◆ WORK TO BE COMPLETED ◆
Format every line of the records below as a numbered list, omitting any blank lines.

◆ DATA SUPPLIED ◆
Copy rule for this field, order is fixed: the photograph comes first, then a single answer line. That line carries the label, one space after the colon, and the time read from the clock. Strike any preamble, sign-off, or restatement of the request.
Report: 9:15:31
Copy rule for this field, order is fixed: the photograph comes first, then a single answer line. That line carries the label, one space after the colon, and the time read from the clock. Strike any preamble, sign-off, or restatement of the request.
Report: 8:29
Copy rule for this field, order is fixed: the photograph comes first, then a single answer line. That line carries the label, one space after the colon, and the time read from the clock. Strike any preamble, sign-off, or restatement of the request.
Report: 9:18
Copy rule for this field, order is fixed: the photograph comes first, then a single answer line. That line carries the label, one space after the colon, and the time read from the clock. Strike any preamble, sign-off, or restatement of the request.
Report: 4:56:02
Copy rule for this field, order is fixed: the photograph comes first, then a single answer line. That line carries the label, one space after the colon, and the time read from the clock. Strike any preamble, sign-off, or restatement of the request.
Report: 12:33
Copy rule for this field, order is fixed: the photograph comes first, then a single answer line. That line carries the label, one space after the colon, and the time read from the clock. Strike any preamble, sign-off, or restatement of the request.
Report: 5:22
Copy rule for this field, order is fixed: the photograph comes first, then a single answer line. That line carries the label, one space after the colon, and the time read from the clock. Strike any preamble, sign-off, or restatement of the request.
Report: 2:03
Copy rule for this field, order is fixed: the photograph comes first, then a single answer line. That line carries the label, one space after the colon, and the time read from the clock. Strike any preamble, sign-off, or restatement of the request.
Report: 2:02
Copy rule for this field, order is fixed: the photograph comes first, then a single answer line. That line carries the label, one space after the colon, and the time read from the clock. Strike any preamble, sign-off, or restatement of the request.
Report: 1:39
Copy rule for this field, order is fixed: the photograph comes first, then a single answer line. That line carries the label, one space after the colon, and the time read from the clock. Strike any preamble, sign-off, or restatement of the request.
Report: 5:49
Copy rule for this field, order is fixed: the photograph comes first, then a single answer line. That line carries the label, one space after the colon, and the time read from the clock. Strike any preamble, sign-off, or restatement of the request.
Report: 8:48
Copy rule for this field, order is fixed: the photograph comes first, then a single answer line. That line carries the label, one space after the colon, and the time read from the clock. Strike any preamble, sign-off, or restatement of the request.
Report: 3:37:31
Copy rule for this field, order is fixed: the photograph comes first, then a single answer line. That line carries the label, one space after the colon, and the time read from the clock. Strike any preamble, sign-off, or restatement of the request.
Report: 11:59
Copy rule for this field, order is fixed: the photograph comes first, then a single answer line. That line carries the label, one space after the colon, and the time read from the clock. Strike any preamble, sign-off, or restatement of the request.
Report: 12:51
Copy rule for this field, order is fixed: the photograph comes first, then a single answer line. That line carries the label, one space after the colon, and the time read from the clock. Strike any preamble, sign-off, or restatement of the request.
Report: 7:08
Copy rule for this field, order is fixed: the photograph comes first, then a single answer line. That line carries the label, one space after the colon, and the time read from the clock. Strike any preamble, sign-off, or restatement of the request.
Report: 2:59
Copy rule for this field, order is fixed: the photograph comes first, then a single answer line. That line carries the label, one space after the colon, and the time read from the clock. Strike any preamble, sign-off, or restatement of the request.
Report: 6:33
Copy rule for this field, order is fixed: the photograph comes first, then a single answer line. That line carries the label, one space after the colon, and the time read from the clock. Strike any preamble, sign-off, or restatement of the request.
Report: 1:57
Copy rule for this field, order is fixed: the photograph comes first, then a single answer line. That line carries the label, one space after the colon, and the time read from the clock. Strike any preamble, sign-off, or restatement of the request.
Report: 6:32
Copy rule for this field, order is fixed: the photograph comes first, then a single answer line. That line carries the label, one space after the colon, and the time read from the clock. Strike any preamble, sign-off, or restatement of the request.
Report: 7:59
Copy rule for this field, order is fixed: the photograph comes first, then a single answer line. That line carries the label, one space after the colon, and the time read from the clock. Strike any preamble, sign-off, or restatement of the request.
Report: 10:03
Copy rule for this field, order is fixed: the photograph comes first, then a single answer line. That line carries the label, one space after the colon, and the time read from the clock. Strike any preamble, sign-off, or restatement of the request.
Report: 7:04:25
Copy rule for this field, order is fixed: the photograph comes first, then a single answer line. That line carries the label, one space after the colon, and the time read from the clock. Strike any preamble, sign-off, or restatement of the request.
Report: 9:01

◆ SOLUTION TO THIS TASK ◆
1. Copy rule for this field, order is fixed: the photograph comes first, then a single answer line. That line carries the label, one space after the colon, and the time read from the clock. Strike any preamble, sign-off, or restatement of the request.
2. Report: 9:15:31
3. Copy rule for this field, order is fixed: the photograph comes first, then a single answer line. That line carries the label, one space after the colon, and the time read from the clock. Strike any preamble, sign-off, or restatement of the request.
4. Report: 8:29
5. Copy rule for this field, order is fixed: the photograph comes first, then a single answer line. That line carries the label, one space after the colon, and the time read from the clock. Strike any preamble, sign-off, or restatement of the request.
6. Report: 9:18
7. Copy rule for this field, order is fixed: the photograph comes first, then a single answer line. That line carries the label, one space after the colon, and the time read from the clock. Strike any preamble, sign-off, or restatement of the request.
8. Report: 4:56:02
9. Copy rule for this field, order is fixed: the photograph comes first, then a single answer line. That line carries the label, one space after the colon, and the time read from the clock. Strike any preamble, sign-off, or restatement of the request.
10. Report: 12:33
11. Copy rule for this field, order is fixed: the photograph comes first, then a single answer line. That line carries the label, one space after the colon, and the time read from the clock. Strike any preamble, sign-off, or restatement of the request.
12. Report: 5:22
13. Copy rule for this field, order is fixed: the photograph comes first, then a single answer line. That line carries the label, one space after the colon, and the time read from the clock. Strike any preamble, sign-off, or restatement of the request.
14. Report: 2:03
15. Copy rule for this field, order is fixed: the photograph comes first, then a single answer line. That line carries the label, one space after the colon, and the time read from the clock. Strike any preamble, sign-off, or restatement of the request.
16. Report: 2:02
17. Copy rule for this field, order is fixed: the photograph comes first, then a single answer line. That line carries the label, one space after the colon, and the time read from the clock. Strike any preamble, sign-off, or restatement of the request.
18. Report: 1:39
19. Copy rule for this field, order is fixed: the photograph comes first, then a single answer line. That line carries the label, one space after the colon, and the time read from the clock. Strike any preamble, sign-off, or restatement of the request.
20. Report: 5:49
21. Copy rule for this field, order is fixed: the photograph comes first, then a single answer line. That line carries the label, one space after the colon, and the time read from the clock. Strike any preamble, sign-off, or restatement of the request.
22. Report: 8:48
23. Copy rule for this field, order is fixed: the photograph comes first, then a single answer line. That line carries the label, one space after the colon, and the time read from the clock. Strike any preamble, sign-off, or restatement of the request.
24. Report: 3:37:31
25. Copy rule for this field, order is fixed: the photograph comes first, then a single answer line. That line carries the label, one space after the colon, and the time read from the clock. Strike any preamble, sign-off, or restatement of the request.
26. Report: 11:59
27. Copy rule for this field, order is fixed: the photograph comes first, then a single answer line. That line carries the label, one space after the colon, and the time read from the clock. Strike any preamble, sign-off, or restatement of the request.
28. Report: 12:51
29. Copy rule for this field, order is fixed: the photograph comes first, then a single answer line. That line carries the label, one space after the colon, and the time read from the clock. Strike any preamble, sign-off, or restatement of the request.
30. Report: 7:08
31. Copy rule for this field, order is fixed: the photograph comes first, then a single answer line. That line carries the label, one space after the colon, and the time read from the clock. Strike any preamble, sign-off, or restatement of the request.
32. Report: 2:59
33. Copy rule for this field, order is fixed: the photograph comes first, then a single answer line. That line carries the label, one space after the colon, and the time read from the clock. Strike any preamble, sign-off, or restatement of the request.
34. Report: 6:33
35. Copy rule for this field, order is fixed: the photograph comes first, then a single answer line. That line carries the label, one space after the colon, and the time read from the clock. Strike any preamble, sign-off, or restatement of the request.
36. Report: 1:57
37. Copy rule for this field, order is fixed: the photograph comes first, then a single answer line. That line carries the label, one space after the colon, and the time read from the clock. Strike any preamble, sign-off, or restatement of the request.
38. Report: 6:32
39. Copy rule for this field, order is fixed: the photograph comes first, then a single answer line. That line carries the label, one space after the colon, and the time read from the clock. Strike any preamble, sign-off, or restatement of the request.
40. Report: 7:59
41. Copy rule for this field, order is fixed: the photograph comes first, then a single answer line. That line carries the label, one space after the colon, and the time read from the clock. Strike any preamble, sign-off, or restatement of the request.
42. Report: 10:03
43. Copy rule for this field, order is fixed: the photograph comes first, then a single answer line. That line carries the label, one space after the colon, and the time read from the clock. Strike any preamble, sign-off, or restatement of the request.
44. Report: 7:04:25
45. Copy rule for this field, order is fixed: the photograph comes first, then a single answer line. That line carries the label, one space after the colon, and the time read from the clock. Strike any preamble, sign-off, or restatement of the request.
46. Report: 9:01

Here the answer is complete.